Purpose of Loan for Young People
Loan for young people can be used for any purpose depending
upon the choice of the borrower. It can be used for
buying a new bike or a racing car, to pay tuition fee,
to buy a home, virtually anything. Some of the common
purposes for which people opt for loans for young people
are:
- Debt Consolidation
- New Car, Motorbike
- Exotic Holiday
- Cosmetic Surgery
- Professional development courses
- Establishing office at home
Eligibility, Amount and Cost of Loan for Young
People
Anybody aged between 18years and 30 years are eligible
to apply for loans for young people. At time, age limit
does vary from lender to lender. The amount of loan
also varies from borrower to borrower, in which different
factors are examined. Such as age, educational qualification,
full time employment, income level, consistency in employment
etc. Similarly, rate of interest to be charged by the
lender varies from borrower to borrower. However, since
in most of the cases this loan is unsecured which increases
risk for lender. So they charge a little higher interest
rate to compensate against the increased risk.
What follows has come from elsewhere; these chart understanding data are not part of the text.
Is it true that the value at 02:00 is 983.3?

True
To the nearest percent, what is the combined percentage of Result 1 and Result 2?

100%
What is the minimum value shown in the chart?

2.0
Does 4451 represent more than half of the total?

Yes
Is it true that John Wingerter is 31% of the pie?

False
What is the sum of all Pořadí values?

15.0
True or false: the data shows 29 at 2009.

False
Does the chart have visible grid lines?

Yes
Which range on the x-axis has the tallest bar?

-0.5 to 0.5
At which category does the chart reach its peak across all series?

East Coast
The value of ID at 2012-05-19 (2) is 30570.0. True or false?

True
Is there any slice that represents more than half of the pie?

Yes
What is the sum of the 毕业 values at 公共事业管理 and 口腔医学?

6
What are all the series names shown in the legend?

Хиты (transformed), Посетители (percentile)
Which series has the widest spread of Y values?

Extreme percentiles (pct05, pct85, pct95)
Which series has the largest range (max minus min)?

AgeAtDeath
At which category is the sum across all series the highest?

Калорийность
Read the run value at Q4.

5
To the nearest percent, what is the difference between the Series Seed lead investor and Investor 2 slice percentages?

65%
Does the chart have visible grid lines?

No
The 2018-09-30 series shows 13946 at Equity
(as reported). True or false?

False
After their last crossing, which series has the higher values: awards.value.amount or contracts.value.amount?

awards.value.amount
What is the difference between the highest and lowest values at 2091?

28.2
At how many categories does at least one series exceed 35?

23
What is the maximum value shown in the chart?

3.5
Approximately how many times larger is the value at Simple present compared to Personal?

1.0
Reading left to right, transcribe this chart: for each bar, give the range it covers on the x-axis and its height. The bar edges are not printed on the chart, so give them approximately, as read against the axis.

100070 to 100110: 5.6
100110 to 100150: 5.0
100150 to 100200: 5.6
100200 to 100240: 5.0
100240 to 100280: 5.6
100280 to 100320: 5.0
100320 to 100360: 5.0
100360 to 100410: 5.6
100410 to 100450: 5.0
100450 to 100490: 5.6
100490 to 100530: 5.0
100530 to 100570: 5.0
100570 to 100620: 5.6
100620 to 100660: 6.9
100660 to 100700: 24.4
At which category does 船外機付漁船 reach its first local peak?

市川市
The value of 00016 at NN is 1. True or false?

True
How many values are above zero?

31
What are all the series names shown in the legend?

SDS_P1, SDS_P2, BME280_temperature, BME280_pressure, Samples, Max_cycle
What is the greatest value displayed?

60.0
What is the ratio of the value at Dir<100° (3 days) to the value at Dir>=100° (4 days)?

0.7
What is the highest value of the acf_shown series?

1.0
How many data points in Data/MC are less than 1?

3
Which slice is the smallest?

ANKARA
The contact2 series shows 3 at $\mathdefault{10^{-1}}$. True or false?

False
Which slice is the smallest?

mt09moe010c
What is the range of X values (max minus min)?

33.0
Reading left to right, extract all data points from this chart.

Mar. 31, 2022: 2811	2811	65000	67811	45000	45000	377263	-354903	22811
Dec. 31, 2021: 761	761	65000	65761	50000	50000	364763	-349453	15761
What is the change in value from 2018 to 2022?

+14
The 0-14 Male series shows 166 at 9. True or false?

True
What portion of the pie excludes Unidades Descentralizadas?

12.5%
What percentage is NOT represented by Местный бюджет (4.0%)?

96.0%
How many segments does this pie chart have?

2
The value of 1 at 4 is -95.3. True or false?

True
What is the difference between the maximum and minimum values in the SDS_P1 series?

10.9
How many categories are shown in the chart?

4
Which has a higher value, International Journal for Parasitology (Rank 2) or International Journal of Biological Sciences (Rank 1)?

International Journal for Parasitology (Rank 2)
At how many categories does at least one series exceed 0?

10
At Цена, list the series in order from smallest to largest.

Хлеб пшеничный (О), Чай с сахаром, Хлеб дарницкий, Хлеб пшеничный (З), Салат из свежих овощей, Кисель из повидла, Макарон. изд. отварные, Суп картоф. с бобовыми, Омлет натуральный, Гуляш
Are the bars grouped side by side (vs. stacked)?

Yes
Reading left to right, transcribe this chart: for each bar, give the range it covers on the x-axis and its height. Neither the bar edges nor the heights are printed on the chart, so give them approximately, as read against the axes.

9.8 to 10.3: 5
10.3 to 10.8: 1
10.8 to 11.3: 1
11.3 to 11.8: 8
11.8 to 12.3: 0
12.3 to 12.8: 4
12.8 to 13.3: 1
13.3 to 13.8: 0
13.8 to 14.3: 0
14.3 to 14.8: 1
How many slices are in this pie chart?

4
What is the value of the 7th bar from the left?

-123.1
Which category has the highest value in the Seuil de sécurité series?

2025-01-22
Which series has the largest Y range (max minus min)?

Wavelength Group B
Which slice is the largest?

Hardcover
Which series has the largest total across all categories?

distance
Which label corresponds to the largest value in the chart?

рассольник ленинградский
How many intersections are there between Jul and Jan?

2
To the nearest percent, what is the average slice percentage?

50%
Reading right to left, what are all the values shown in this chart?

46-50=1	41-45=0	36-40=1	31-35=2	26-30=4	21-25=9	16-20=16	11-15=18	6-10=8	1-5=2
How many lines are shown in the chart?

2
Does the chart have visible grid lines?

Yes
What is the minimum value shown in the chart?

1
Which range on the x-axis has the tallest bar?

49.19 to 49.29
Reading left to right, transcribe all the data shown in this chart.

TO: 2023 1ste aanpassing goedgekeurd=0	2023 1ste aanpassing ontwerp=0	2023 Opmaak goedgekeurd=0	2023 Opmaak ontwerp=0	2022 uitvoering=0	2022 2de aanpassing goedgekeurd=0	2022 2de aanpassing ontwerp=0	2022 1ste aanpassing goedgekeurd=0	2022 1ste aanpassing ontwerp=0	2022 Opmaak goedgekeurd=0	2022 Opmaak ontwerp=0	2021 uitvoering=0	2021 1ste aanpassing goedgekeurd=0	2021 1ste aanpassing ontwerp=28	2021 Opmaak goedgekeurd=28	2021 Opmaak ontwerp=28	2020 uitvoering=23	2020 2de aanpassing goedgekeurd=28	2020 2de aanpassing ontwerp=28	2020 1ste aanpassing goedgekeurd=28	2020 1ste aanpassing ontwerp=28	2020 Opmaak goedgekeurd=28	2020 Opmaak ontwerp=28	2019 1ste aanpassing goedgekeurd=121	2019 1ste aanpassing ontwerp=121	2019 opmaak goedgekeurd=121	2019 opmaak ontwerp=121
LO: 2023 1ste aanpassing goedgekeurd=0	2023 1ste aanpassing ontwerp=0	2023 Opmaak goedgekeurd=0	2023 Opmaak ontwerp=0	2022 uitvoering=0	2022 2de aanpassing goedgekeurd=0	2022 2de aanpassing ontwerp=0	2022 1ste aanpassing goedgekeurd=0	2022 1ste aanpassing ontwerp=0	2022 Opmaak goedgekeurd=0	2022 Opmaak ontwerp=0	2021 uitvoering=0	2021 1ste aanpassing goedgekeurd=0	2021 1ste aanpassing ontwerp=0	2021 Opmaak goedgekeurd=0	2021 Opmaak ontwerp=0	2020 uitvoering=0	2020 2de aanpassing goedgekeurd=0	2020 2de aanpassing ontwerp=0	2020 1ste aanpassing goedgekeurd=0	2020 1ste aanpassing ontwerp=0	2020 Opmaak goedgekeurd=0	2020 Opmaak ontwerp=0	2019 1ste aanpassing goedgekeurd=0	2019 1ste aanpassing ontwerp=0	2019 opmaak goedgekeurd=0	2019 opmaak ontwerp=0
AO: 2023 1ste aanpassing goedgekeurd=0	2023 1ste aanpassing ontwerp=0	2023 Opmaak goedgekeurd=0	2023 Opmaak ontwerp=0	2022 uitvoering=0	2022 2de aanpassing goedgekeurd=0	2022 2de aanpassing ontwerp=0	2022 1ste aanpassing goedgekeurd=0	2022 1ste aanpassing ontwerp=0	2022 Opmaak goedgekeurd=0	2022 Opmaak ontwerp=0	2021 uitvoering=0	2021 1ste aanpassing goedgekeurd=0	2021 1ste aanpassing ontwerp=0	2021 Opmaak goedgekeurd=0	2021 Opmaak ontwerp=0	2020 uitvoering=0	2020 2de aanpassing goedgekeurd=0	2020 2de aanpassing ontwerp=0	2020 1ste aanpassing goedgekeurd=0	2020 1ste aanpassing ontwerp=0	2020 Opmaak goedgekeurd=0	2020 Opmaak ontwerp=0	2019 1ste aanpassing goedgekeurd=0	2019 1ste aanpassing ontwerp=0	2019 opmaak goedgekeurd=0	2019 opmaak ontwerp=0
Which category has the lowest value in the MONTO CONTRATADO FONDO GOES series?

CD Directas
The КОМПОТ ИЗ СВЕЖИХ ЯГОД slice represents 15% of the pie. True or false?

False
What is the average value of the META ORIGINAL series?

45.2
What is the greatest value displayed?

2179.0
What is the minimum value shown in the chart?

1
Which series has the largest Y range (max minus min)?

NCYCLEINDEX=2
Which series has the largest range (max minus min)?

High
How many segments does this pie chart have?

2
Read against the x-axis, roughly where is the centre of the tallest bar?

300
People
aged between 18 and 29 owe about £7,718 each through
credit cards, overdrafts and loans, the equivalent of
36% of their total household income, according to Alliance
& Leicester. Key features of loan for young people
are:
- Loan amount depends upon the profile of the borrower
- Interest rate also depends upon the profile of
the borrower and risk involved
- Various factors which are considered before offering
loan are:
- Age
- Full time employment
- Income level
- Consistency in employment
- Type of organization where working
- Any asset
- Any previous record of payment
Therefore, if you are young and employed person and
if you are in need of money, you can straight away opt
for loans for young people. This is a category of loan
specially designed for young people.